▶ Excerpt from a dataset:
* * * * * * *

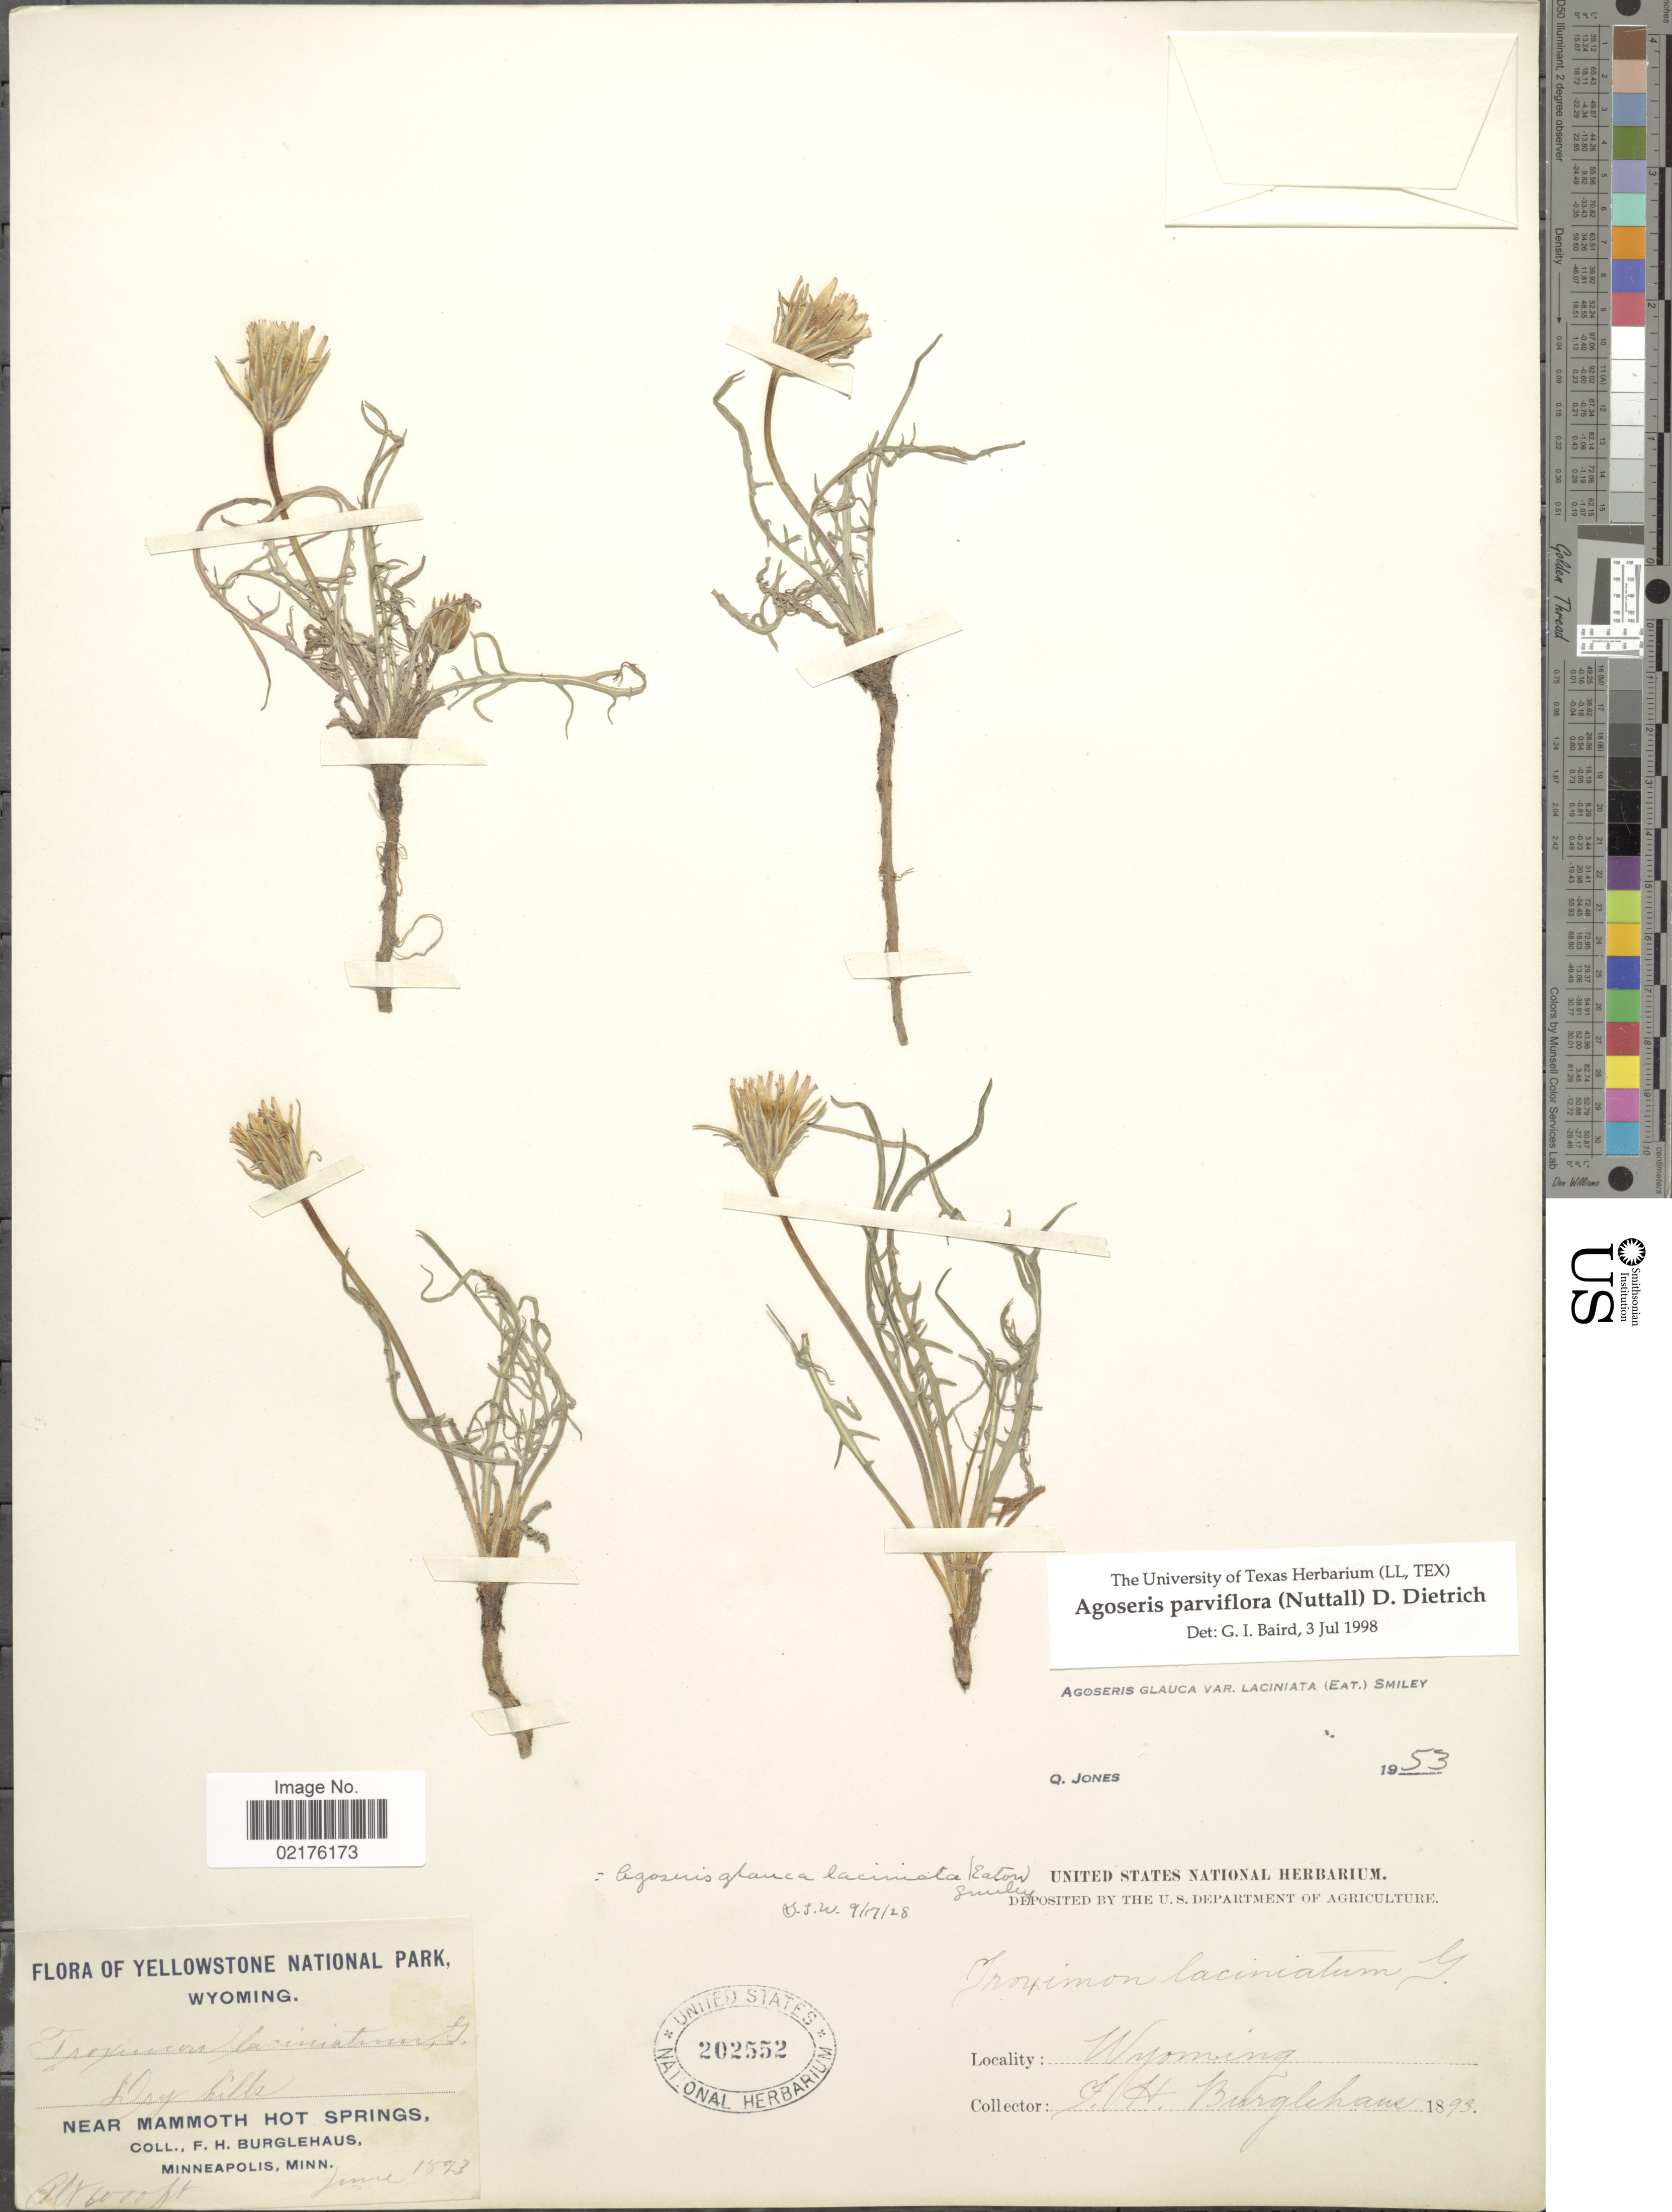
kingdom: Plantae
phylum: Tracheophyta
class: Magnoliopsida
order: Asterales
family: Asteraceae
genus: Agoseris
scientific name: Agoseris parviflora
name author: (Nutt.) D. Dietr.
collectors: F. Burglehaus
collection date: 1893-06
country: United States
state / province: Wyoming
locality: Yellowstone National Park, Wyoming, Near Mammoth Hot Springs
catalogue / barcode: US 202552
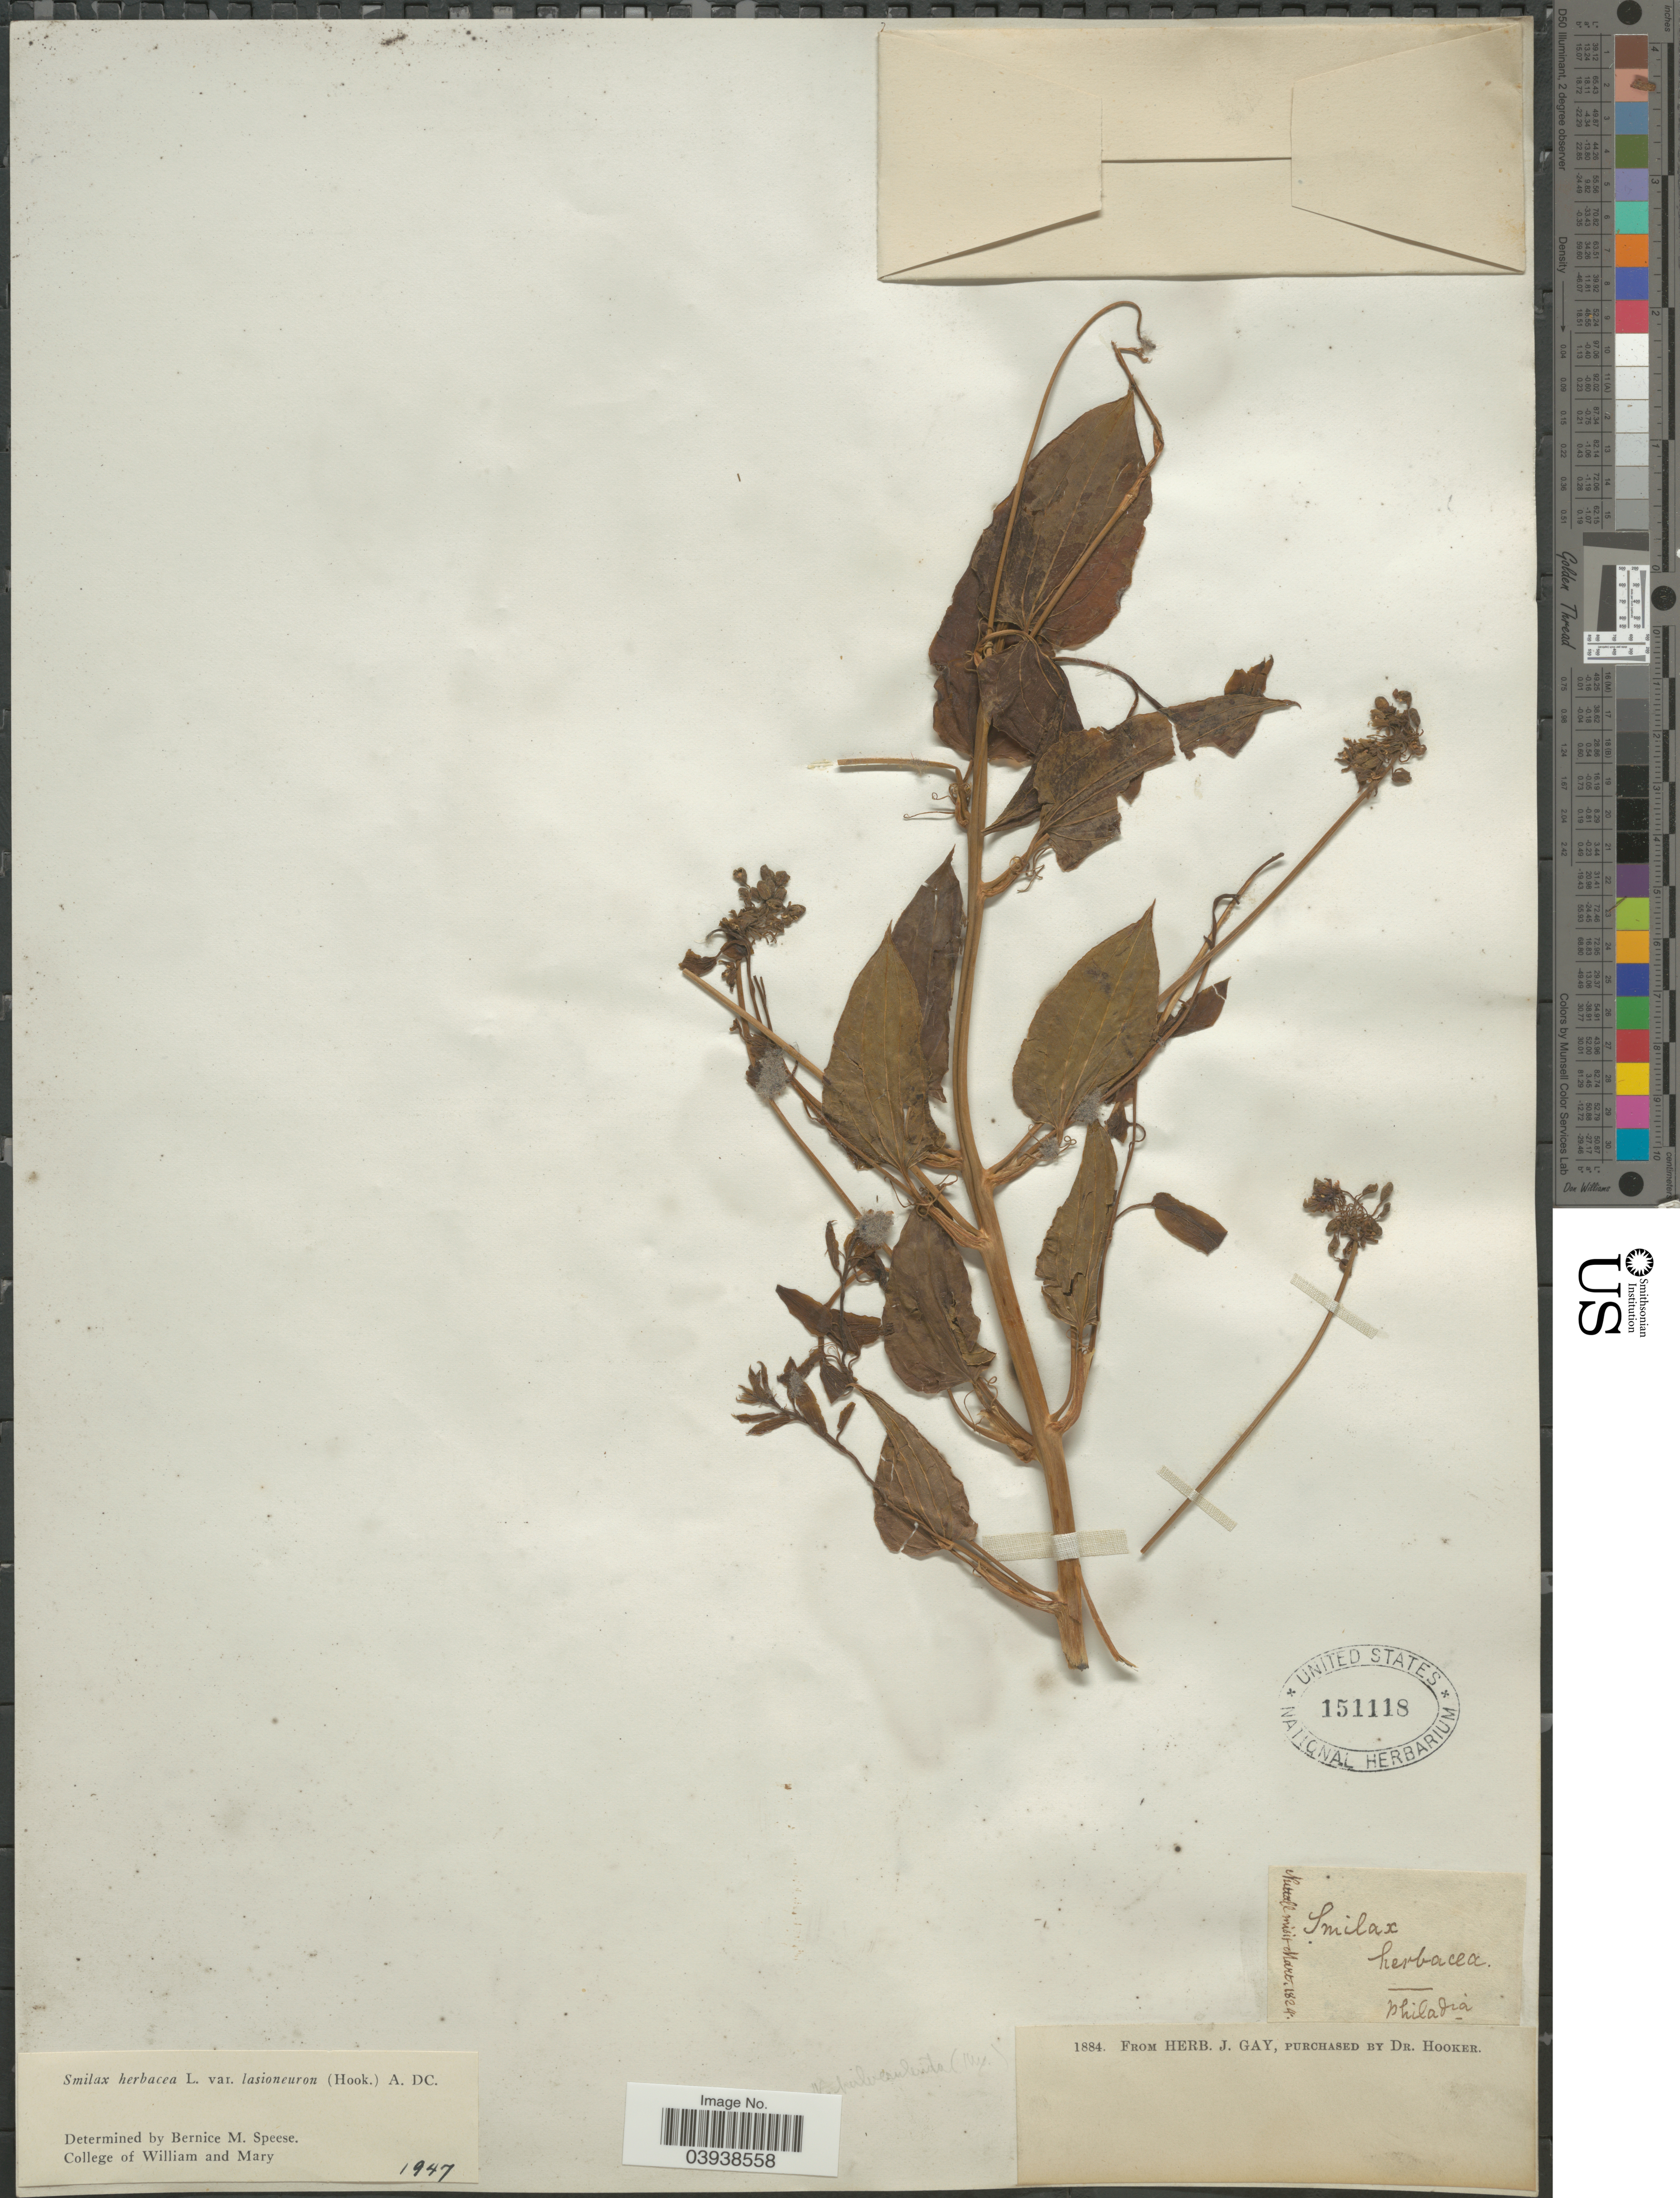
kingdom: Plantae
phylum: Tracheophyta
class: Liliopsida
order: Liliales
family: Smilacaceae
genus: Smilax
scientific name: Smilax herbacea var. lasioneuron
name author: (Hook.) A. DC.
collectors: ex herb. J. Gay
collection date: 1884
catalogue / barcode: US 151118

* * * * * * *

▶ Goal: Please quote every line of the rows above word for word, leaving out the pictures.

▶ Final result:
kingdom: Plantae
phylum: Tracheophyta
class: Magnoliopsida
order: Asterales
family: Asteraceae
genus: Agoseris
scientific name: Agoseris parviflora
name author: (Nutt.) D. Dietr.
collectors: F. Burglehaus
collection date: 1893-06
country: United States
state / province: Wyoming
locality: Yellowstone National Park, Wyoming, Near Mammoth Hot Springs
catalogue / barcode: US 202552
kingdom: Plantae
phylum: Tracheophyta
class: Liliopsida
order: Liliales
family: Smilacaceae
genus: Smilax
scientific name: Smilax herbacea var. lasioneuron
name author: (Hook.) A. DC.
collectors: ex herb. J. Gay
collection date: 1884
catalogue / barcode: US 151118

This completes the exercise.